The Grand Isle Migratory Bird Fest is scheduled for the weekend of April 15. There are plenty of family activities, workshops, and field trips. They’ll have bird banding, a class on binoculars and spotting scopes, a trip to the butterfly dome and an art exhibit. There’s more but I’ll let you check it out at http://www.btnep.org/subsites/grandisle/grandislehome.aspx. And in the Fall in Louisiana, you’ll find Hummingbird and Butterfly Festivals in Folsom and Lafayette.
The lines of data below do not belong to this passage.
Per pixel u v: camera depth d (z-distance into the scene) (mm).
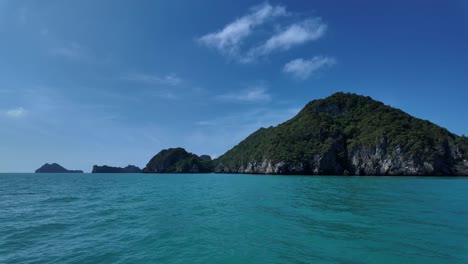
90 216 22906
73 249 13734
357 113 164250
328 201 30594
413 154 122688
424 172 120688
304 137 158625
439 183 63469
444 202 29312
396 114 153750
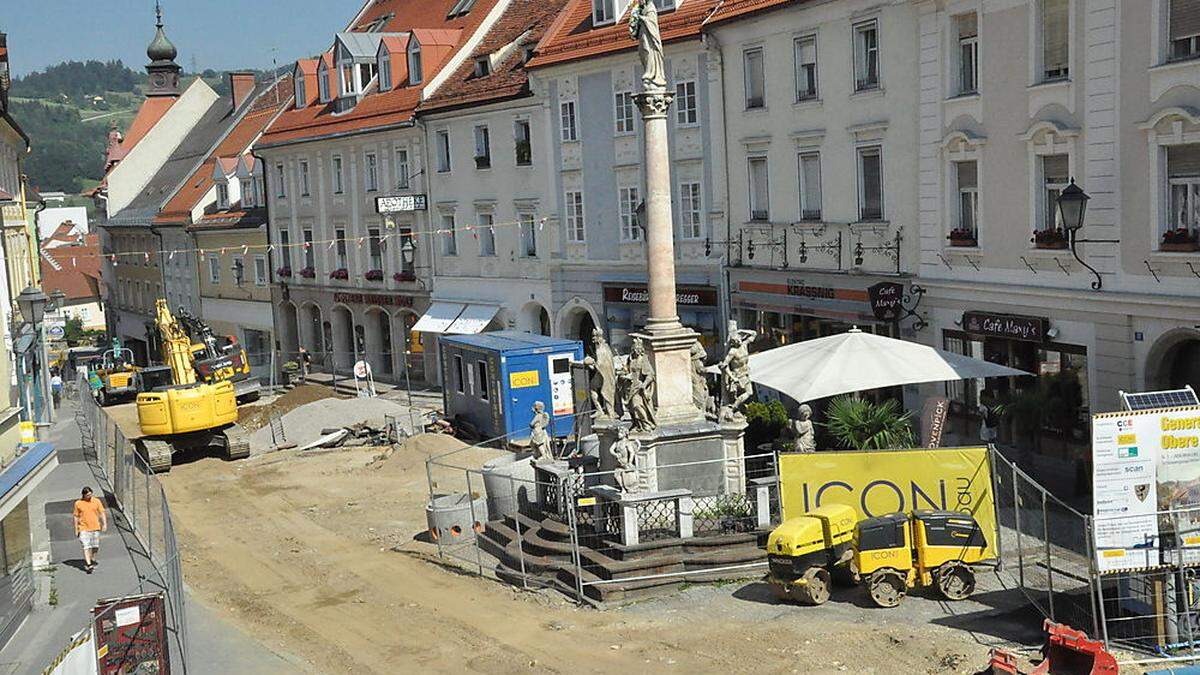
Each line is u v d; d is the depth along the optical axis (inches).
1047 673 542.0
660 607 733.9
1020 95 1024.9
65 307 4308.6
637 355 878.4
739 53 1386.6
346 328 2317.9
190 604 812.6
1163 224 903.7
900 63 1165.7
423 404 1765.5
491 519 949.8
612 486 860.6
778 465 756.0
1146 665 581.9
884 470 741.9
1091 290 966.4
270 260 2485.2
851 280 1249.4
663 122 890.1
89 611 801.6
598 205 1625.2
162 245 2942.9
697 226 1493.6
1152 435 595.8
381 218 2111.2
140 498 1029.2
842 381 884.6
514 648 681.6
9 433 781.9
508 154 1785.2
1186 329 884.0
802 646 641.6
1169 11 887.1
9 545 807.1
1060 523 838.5
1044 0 999.0
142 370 2043.6
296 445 1485.0
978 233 1088.8
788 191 1338.6
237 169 2598.4
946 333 1146.0
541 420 932.6
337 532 1010.7
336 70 2230.6
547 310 1754.4
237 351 1952.5
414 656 682.2
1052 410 978.1
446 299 1982.0
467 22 2046.0
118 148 3398.1
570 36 1668.3
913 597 710.5
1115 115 932.6
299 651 703.7
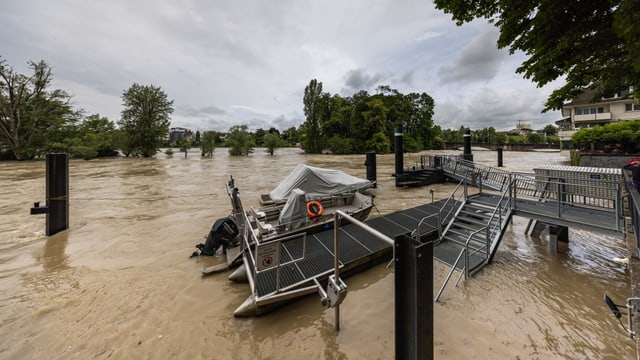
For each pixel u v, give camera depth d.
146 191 13.13
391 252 5.44
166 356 2.95
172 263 5.29
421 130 57.06
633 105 25.77
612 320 3.52
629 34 2.66
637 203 3.60
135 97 40.00
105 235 6.90
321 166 25.53
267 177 18.02
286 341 3.21
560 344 3.12
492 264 5.18
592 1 3.18
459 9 4.09
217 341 3.20
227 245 5.55
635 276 3.05
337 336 3.28
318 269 4.51
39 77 32.16
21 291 4.23
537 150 50.75
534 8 3.59
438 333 3.31
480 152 51.62
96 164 28.86
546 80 4.54
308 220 6.13
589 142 17.97
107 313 3.69
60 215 7.14
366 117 45.66
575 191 6.70
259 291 3.83
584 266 5.02
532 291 4.24
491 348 3.06
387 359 2.92
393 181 16.16
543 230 6.84
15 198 11.34
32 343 3.12
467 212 6.50
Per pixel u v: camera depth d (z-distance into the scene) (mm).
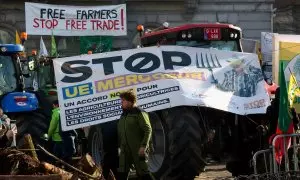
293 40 14250
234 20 29609
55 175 6512
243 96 10047
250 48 17875
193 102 9656
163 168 9695
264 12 29625
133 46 28594
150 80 9859
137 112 8578
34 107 12188
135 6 29141
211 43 11648
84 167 7512
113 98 9828
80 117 9758
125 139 8586
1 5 28359
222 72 10078
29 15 23078
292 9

Mississippi is home to the Mississippi Sandhill Crane NWR. In the past the NWR has hosted a Crane Fest in May but I didn’t see it listed this year. See if you can do a little hunting for this one and let me know. I’d hate to know there is not a birding fest in coastal Mississippi. It’s so beautiful there. There is a Pascagoula River Nature Fest which has a tour of the White Ibis and Heron Rookery on Tuesday, April 12th from 9am to noon. This Rookery is believed to be the largest colonial nesting site in Mississippi. You’ll have to call for a reservation and seating is limited. That number is 228.475.0825.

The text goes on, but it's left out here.